On the flip side, non-essential items pile up, as there are no takers. Retailers today are struggling to know their current inventory supply, and be able to replenish demand essentials without sustaining losses.
Many retailers are managing this by ramping up warehouse and distribution numbers, while others are using warehouse management technology to assess inventory, predict peaks and coordinate employee shifts to keep supply moving. Retailers are also being pushed into moving inventory and resources to new channels. Because of today’s social distancing norms, there’s been a growth in ecommerce orders, and retailers are moving inventory by making it available online for purchase and working with distribution channels for fulfilment.
RIS News reports that Amazon Fresh and Whole Foods Market have increased order capacity by more than 60% due to COVID-19. The number of Whole Foods Market grocery pickup sites has grown to over 150 in the past few weeks, up from around 80 stores. Additionally, Amazon's store in Woodland Hills, is now serving as a temporary online-only store that's focused exclusively on fulfilling grocery delivery orders.
Limited Supplier Dependency
Pharmaceutical companies in particular are currently facing a crisis in their supply chain, as a majority of active pharmaceutical ingredients are developed In India and China.
According to Thomas Derry, CEO of ISM, “Organizations who diversified their supplier base after experiencing tariff impacts, are potentially better equipped to address the effects of COVID-19 on their supply chains.”
While some pharmaceuticals often have a redundancy in drug supply of such drugs, companies which contract with multiple suppliers can prevent disruptions from causing shortages.
Lack of Data for Agility
Any technology platform that can help retailers stay on top of their supply chain activities, relies heavily on standardised data to collaborate and communicate effectively.
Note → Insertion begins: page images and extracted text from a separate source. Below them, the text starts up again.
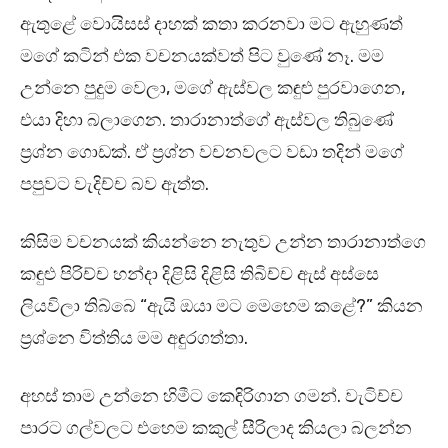
ඇතුළේ වොයිසස් දාහක් කතා කරනවා මට ඇහුණත්
මගේ කටින් එක වචනයක්වත් පිට වුණේ නෑ. මම
උන්නෙ පුදුම වෙලා, මගේ ඇස්වල කඳුළු පුරවාගෙන,
එයා දිහා බලාගෙන. තාරානාත්ගේ ඇස්වල තිබුණේ
ප්‍රශ්න ගොඩක්. ඒ ප්‍රශ්න වචනවලට වඩා තදින් මගේ
පපුවට වැදිච්ච බව ඇත්ත.
කිසිම වචනයක් කියන්නෙ නැතුව උන්න තාරානාත්ගෙ
කඳුළු පිරිච්ච හන්දා දිළිසි දිළිසි තිබිච්ච ඇස් අස්සෙ
ලියවිලා තිබ්බෙ “ඇයි ඔයා මට මෙහෙම කළේ?” කියන
ප්‍රශ්නෙ විත්තිය මම අඳුරගත්තා.
අහස් තාම උන්නෙ හිමීට කෙඳිරිගාන ගමන්. වැටිච්ච
පාරට ගල්වලට එහෙම කකුල් සීරිලාද කියලා බලන්න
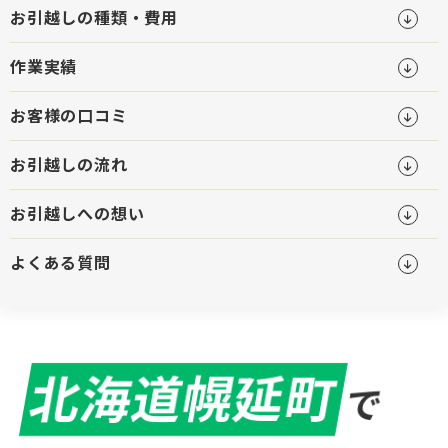
お引越しの種類・費用
作業実績
お客様の口コミ
お引越しの流れ
お引越しへの想い
よくある質問
北海道幌延町
で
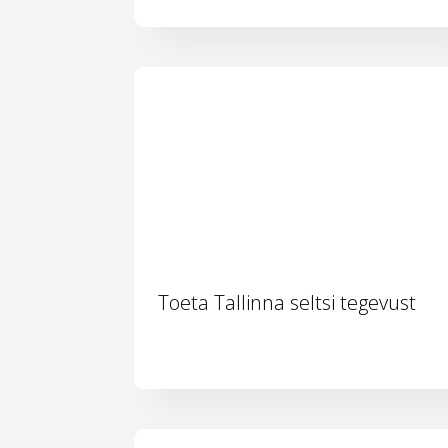
Toeta Tallinna seltsi tegevust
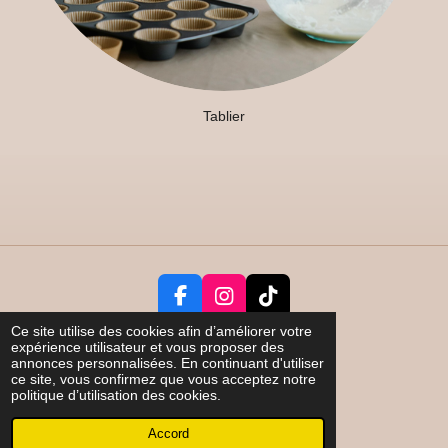
Tablier
F
I
T
a
n
i
Ce site utilise des cookies afin d’améliorer votre
c
s
k
expérience utilisateur et vous proposer des
Partager
annonces personnalisées. En continuant d'utiliser
e
t
T
ce site, vous confirmez que vous acceptez notre
*** Tous droits réservés ***
b
a
o
politique d’utilisation des cookies.
© 2023 - 2026 Au Pôle Nord C&D
o
g
k
Propulsé par
Webador
o
r
Accord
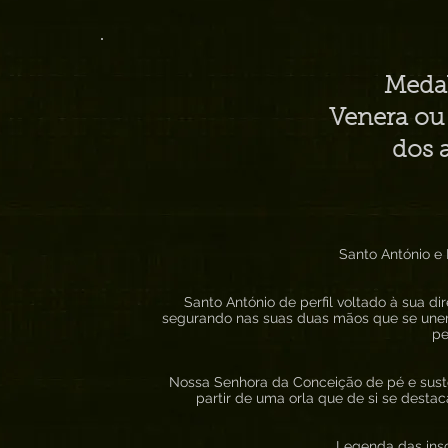
Medal
Venera ou 
dos 
Santo António e
Santo António de perfil voltado à sua di
segurando nas suas duas mãos que se unem 
pe
Nossa Senhora da Conceição de pé e suste
partir de uma orla que de si se desta
Legenda das ins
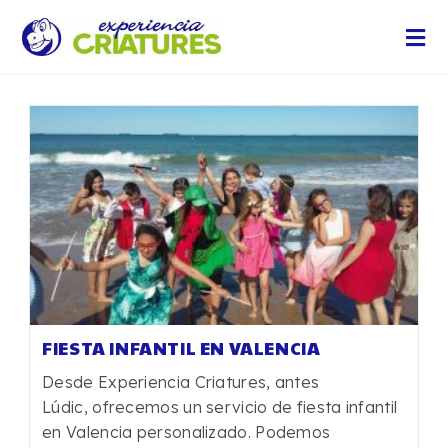
FIESTA INFANTIL EN VALENCIA
Desde Experiencia Criatures, antes
Lúdic, ofrecemos un servicio de fiesta infantil
en Valencia personalizado. Podemos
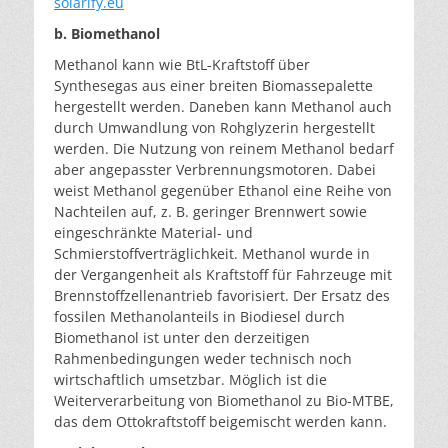
solarify.eu
b. Biomethanol
Methanol kann wie BtL-Kraftstoff über
Synthesegas aus einer breiten Biomassepalette
hergestellt werden. Dane­ben kann Methanol auch
durch Umwandlung von Roh­glyzerin hergestellt
werden. Die Nutzung von reinem Me­thanol bedarf
aber angepasster Verbrennungsmotoren. Dabei
weist Methanol gegenüber Ethanol eine Reihe von
Nachteilen auf, z. B. geringer Brennwert sowie
einge­schränkte Material- und
Schmierstoffverträglichkeit. Me­thanol wurde in
der Vergangenheit als Kraftstoff für Fahr­zeuge mit
Brennstoffzellenantrieb favorisiert. Der Ersatz des
fossilen Methanolanteils in Biodiesel durch
Biome­thanol ist unter den derzeitigen
Rahmenbedingungen we­der technisch noch
wirtschaftlich umsetzbar. Möglich ist die
Weiterverarbeitung von Biomethanol zu Bio-MTBE,
das dem Ottokraftstoff beigemischt werden kann.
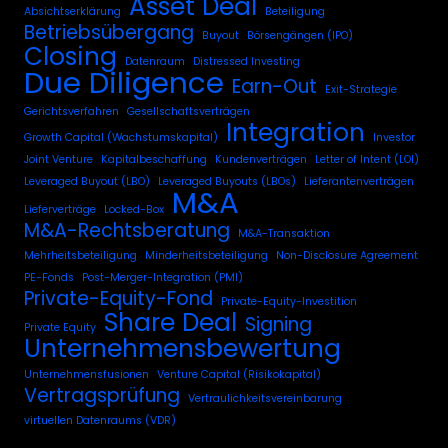
Asset Deal
Absichtserklärung
Beteiligung
Betriebsübergang
Buyout
Börsengängen (IPO)
Closing
Datenraum
Distressed Investing
Due Diligence
Earn-Out
Exit-Strategie
Gerichtsverfahren
Gesellschaftsverträgen
Integration
Growth Capital (Wachstumskapital)
Investor
Joint Venture
Kapitalbeschaffung
Kundenverträgen
Letter of Intent (LOI)
Leveraged Buyout (LBO)
Leveraged Buyouts (LBOs)
Lieferantenverträgen
M&A
Lieferverträge
Locked-Box
M&A-Rechtsberatung
M&A-Transaktion
Mehrheitsbeteiligung
Minderheitsbeteiligung
Non-Disclosure Agreement
PE-Fonds
Post-Merger-Integration (PMI)
Private-Equity-Fond
Private-Equity-Investition
Share Deal
Signing
Private Equity
Unternehmensbewertung
Unternehmensfusionen
Venture Capital (Risikokapital)
Vertragsprüfung
Vertraulichkeitsvereinbarung
virtuellen Datenraums (VDR)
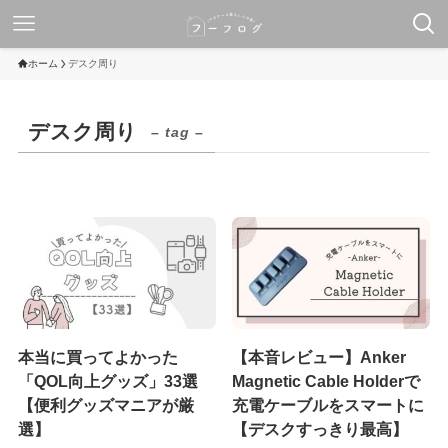
ホーム
デスク周り
デスク周り
– tag –
本当に買ってよかった
【本音レビュー】Anker
「QOL向上グッズ」33選
Magnetic Cable Holderで
【便利グッズマニアが厳
充電ケーブルをスマートに
選】
【デスクすっきり最高】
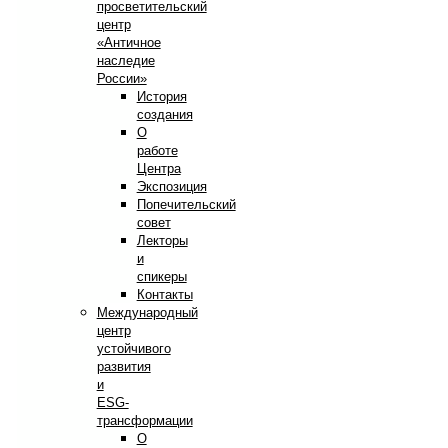
просветительский
центр
«Античное
наследие
России»
История
создания
О
работе
Центра
Экспозиция
Попечительский
совет
Лекторы
и
спикеры
Контакты
Международный
центр
устойчивого
развития
и
ESG-
трансформации
О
However, for most retailers, data is still siloed and not standardised for sharing on collaborative platforms.
Yet the use of information technology to share data between supply chain partners is crucial for agility. For retailers to be able to survive amidst chaotic demands, information sharing between and within the supply chain players is a critical requirement towards optimizing supplier-retail relationships.
Where Will Retailers Go From Here?
Shifting from a traditional supply chain to an end-to-end information management, can help retailers respond faster, reduce redundancy and maintain supply chain efficiency.